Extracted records

+ + + + +

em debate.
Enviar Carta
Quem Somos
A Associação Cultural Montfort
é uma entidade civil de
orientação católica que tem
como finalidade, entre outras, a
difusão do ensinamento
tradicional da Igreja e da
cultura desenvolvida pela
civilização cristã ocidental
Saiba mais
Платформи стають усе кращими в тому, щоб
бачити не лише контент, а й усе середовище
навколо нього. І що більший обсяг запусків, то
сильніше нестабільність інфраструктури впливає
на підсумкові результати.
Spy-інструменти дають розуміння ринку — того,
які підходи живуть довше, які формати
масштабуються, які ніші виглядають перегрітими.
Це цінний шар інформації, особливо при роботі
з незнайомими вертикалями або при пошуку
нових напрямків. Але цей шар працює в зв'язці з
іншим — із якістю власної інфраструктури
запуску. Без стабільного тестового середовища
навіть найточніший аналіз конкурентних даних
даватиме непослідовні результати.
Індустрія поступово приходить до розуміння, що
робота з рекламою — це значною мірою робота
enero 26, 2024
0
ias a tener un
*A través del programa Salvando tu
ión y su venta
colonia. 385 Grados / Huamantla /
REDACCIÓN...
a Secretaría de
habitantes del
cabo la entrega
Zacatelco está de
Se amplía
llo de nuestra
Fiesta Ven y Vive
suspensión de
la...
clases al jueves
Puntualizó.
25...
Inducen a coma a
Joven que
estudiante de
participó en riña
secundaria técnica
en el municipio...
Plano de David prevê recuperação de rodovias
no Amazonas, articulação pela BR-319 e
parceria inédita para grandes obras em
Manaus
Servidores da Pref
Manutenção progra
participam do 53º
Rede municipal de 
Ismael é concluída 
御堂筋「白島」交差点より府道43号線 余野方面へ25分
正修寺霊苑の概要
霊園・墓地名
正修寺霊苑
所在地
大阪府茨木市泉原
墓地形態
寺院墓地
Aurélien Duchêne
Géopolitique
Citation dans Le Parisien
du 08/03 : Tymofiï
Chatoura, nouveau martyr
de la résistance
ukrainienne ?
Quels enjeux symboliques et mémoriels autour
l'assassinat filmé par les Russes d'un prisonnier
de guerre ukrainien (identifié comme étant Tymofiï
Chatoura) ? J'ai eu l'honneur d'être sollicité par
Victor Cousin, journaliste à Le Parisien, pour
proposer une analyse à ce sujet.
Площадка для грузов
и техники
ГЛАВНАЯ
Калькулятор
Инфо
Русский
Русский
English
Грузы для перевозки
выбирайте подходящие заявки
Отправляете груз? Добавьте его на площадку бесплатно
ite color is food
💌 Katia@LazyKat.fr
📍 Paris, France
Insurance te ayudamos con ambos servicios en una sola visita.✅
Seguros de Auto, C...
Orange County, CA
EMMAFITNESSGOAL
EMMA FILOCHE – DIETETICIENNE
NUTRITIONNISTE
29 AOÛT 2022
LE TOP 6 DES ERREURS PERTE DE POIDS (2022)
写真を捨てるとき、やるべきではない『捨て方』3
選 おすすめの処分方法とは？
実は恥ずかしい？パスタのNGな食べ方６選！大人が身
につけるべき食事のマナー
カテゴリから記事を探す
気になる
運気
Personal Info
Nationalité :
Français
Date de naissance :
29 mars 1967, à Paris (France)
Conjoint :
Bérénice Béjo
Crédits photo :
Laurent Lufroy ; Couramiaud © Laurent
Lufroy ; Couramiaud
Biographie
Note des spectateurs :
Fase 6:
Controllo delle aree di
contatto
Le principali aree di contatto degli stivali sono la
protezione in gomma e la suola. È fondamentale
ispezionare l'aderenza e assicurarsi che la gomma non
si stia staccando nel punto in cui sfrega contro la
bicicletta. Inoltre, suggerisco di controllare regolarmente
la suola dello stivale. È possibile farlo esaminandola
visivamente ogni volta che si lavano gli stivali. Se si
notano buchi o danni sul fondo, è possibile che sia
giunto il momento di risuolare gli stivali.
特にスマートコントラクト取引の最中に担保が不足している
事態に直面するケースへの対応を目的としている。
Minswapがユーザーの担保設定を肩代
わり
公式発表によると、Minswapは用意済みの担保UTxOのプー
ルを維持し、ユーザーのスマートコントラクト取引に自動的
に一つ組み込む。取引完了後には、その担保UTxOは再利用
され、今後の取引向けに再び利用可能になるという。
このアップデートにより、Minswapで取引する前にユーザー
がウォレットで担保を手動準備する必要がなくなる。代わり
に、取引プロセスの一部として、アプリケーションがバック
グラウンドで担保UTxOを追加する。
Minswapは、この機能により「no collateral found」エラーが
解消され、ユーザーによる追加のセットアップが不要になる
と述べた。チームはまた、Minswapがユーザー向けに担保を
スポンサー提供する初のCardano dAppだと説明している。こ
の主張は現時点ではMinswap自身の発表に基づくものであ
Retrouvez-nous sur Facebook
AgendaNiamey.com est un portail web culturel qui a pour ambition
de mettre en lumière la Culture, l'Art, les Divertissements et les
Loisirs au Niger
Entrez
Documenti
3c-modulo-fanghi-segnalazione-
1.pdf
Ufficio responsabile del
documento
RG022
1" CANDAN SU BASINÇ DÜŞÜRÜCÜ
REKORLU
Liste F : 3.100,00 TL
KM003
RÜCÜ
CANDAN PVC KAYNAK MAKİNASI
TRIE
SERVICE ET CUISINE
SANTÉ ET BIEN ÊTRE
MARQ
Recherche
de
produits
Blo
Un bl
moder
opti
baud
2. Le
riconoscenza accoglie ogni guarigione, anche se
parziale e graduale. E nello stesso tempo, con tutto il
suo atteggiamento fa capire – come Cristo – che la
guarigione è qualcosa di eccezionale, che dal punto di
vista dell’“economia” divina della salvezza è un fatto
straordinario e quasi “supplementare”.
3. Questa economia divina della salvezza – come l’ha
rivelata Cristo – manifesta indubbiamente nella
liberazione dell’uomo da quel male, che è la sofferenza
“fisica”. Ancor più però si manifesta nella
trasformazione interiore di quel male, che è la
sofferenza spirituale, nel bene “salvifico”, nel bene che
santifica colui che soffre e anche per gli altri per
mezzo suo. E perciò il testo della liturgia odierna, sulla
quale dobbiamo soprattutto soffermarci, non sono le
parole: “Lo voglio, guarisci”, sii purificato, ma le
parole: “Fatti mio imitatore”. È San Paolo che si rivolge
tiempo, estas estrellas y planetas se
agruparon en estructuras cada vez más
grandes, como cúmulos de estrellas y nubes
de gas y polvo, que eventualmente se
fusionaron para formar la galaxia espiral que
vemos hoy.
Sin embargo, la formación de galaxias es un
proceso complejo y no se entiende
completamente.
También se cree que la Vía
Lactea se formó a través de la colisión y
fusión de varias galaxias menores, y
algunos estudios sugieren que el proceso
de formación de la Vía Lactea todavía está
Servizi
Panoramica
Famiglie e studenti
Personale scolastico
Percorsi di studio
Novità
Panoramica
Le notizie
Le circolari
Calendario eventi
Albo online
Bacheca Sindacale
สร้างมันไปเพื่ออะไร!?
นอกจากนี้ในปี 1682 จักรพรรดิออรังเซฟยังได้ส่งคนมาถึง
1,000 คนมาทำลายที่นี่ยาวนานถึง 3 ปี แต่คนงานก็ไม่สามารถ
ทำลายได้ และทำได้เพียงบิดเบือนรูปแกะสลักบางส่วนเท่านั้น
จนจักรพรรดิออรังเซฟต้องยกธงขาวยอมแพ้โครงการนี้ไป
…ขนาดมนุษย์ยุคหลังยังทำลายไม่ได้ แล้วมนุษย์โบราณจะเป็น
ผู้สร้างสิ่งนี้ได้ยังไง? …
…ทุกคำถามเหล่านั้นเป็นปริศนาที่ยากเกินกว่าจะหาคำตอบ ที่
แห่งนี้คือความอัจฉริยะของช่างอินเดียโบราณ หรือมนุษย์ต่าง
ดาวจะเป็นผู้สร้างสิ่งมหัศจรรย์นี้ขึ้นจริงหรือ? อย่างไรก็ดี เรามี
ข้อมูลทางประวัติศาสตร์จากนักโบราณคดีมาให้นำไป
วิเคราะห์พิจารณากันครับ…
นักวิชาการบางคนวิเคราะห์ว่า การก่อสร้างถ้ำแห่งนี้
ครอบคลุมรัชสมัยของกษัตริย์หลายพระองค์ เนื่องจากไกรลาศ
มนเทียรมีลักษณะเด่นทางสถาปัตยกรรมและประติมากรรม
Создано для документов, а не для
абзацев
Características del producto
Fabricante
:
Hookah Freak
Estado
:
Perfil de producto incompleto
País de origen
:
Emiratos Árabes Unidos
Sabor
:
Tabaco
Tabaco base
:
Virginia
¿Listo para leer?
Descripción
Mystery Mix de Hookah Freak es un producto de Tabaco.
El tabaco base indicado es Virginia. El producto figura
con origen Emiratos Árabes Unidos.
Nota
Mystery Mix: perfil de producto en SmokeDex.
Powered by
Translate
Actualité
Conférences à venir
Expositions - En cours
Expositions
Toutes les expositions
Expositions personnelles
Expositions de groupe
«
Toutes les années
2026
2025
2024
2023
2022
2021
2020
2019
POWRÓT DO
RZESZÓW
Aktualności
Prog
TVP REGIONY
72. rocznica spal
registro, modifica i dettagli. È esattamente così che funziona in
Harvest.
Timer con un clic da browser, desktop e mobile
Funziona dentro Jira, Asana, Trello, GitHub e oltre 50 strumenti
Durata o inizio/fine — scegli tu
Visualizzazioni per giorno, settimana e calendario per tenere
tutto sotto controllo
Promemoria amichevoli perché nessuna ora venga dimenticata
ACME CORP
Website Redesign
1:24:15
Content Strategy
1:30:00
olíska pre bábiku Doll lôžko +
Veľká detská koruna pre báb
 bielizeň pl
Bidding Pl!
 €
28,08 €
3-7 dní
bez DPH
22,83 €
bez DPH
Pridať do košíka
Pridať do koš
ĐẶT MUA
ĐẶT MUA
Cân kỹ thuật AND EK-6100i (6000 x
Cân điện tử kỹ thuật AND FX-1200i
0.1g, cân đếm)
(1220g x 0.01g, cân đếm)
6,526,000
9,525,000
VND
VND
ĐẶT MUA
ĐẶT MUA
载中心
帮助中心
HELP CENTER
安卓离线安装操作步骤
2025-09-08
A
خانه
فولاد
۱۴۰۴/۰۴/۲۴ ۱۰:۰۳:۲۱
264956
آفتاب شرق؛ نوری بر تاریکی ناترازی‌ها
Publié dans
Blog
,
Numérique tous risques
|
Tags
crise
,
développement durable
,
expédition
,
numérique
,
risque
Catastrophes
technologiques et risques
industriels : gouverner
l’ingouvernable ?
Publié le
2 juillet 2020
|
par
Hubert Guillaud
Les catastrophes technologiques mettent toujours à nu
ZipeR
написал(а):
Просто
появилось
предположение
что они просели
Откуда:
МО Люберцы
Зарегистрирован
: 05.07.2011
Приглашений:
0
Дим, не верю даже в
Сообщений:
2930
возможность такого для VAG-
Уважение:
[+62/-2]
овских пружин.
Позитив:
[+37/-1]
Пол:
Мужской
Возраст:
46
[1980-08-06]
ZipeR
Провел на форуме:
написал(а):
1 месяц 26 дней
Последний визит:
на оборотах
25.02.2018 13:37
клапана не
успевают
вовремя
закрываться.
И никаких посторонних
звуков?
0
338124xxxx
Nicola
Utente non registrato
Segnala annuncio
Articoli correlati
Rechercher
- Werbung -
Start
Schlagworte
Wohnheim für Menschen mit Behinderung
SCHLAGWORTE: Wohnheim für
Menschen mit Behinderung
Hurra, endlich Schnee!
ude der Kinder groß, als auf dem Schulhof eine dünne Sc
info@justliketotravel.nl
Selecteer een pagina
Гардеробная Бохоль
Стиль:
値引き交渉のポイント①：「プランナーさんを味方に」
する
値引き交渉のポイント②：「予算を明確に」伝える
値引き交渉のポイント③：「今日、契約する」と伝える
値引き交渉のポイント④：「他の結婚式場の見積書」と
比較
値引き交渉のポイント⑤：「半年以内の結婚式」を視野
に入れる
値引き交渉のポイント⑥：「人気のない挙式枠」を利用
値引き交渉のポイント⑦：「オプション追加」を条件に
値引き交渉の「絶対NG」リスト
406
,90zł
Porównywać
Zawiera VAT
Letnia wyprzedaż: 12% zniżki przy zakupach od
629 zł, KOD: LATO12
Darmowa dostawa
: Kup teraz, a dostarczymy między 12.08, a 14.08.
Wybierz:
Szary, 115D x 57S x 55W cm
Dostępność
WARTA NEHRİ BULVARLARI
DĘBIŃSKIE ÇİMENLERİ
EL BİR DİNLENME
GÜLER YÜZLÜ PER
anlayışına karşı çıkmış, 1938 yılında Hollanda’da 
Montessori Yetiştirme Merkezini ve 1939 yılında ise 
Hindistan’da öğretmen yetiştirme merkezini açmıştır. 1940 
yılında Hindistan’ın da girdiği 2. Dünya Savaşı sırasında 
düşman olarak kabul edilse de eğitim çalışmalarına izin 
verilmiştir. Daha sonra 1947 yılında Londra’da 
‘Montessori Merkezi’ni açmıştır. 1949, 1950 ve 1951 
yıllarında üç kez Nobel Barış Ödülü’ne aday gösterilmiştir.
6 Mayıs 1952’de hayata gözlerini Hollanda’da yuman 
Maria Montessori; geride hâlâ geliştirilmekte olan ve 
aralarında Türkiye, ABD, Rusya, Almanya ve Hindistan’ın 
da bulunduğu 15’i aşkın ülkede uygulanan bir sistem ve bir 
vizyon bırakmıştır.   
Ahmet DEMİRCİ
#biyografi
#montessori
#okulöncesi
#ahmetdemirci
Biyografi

+ + + + +

> _Description of the task_
Arrange the lines running from the start of the items through the line containing "civilização cristã ocidental", inclusive, as a numbered list, and leave out any blank lines.

> _Finished task_
1. em debate.
2. Enviar Carta
3. Quem Somos
4. A Associação Cultural Montfort
5. é uma entidade civil de
6. orientação católica que tem
7. como finalidade, entre outras, a
8. difusão do ensinamento
9. tradicional da Igreja e da
10. cultura desenvolvida pela
11. civilização cristã ocidental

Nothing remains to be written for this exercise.